Written task :: Lines from the one containing "MI HANNO SUGGERITO CHE IL PROBLEMA" to the end of the entries below must be reproduced exactly, with both end lines kept and no other line added.

*** Available data Section Begins ***

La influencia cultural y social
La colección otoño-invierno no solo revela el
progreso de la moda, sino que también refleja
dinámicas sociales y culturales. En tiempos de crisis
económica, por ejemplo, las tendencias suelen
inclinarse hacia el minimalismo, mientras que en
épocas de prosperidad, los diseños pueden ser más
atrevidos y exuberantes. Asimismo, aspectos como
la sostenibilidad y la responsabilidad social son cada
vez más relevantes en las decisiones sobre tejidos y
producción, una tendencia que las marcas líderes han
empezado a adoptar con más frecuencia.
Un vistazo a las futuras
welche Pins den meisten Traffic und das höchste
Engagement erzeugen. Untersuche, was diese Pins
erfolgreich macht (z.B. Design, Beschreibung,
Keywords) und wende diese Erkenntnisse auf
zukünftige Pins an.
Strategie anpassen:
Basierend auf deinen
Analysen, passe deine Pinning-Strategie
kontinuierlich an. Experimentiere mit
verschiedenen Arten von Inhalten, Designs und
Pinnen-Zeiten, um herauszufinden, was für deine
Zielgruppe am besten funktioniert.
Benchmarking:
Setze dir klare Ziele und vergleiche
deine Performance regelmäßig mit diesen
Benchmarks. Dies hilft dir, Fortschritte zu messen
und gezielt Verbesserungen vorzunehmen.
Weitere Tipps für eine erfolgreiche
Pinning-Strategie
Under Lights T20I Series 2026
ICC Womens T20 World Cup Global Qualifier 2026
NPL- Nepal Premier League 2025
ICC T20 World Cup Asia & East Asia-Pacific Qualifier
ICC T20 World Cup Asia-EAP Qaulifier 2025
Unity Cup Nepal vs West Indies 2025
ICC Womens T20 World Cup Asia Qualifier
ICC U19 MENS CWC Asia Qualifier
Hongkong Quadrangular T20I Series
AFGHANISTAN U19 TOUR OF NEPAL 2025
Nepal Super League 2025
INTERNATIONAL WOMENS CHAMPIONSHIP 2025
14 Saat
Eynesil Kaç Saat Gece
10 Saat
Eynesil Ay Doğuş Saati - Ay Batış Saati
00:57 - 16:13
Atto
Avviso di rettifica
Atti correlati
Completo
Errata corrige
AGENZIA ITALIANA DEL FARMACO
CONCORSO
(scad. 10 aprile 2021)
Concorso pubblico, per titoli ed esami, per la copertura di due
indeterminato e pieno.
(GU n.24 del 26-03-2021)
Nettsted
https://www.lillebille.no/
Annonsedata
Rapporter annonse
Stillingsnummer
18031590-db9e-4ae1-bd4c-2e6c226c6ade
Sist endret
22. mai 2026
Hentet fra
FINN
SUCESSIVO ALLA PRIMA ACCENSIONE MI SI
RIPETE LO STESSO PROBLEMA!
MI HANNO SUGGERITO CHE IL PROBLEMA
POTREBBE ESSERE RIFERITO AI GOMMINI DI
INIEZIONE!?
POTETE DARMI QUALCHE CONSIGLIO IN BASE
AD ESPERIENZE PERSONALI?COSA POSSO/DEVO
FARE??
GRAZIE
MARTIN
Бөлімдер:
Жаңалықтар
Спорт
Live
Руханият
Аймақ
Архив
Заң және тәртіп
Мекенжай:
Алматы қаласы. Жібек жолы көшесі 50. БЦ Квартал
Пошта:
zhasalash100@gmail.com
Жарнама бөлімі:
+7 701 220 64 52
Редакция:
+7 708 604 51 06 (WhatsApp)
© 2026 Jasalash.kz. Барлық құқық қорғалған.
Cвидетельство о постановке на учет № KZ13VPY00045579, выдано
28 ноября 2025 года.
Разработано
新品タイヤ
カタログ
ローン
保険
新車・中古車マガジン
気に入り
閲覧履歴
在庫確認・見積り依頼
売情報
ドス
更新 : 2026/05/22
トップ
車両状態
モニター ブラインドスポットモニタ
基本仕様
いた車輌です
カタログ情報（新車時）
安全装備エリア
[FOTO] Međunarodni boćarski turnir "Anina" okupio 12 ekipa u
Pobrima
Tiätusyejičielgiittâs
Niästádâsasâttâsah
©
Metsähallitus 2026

*** Available data Section Ends ***

Answer area ::
MI HANNO SUGGERITO CHE IL PROBLEMA
POTREBBE ESSERE RIFERITO AI GOMMINI DI
INIEZIONE!?
POTETE DARMI QUALCHE CONSIGLIO IN BASE
AD ESPERIENZE PERSONALI?COSA POSSO/DEVO
FARE??
GRAZIE
MARTIN
Бөлімдер:
Жаңалықтар
Спорт
Live
Руханият
Аймақ
Архив
Заң және тәртіп
Мекенжай:
Алматы қаласы. Жібек жолы көшесі 50. БЦ Квартал
Пошта:
zhasalash100@gmail.com
Жарнама бөлімі:
+7 701 220 64 52
Редакция:
+7 708 604 51 06 (WhatsApp)
© 2026 Jasalash.kz. Барлық құқық қорғалған.
Cвидетельство о постановке на учет № KZ13VPY00045579, выдано
28 ноября 2025 года.
Разработано
新品タイヤ
カタログ
ローン
保険
新車・中古車マガジン
気に入り
閲覧履歴
在庫確認・見積り依頼
売情報
ドス
更新 : 2026/05/22
トップ
車両状態
モニター ブラインドスポットモニタ
基本仕様
いた車輌です
カタログ情報（新車時）
安全装備エリア
[FOTO] Međunarodni boćarski turnir "Anina" okupio 12 ekipa u
Pobrima
Tiätusyejičielgiittâs
Niästádâsasâttâsah
©
Metsähallitus 2026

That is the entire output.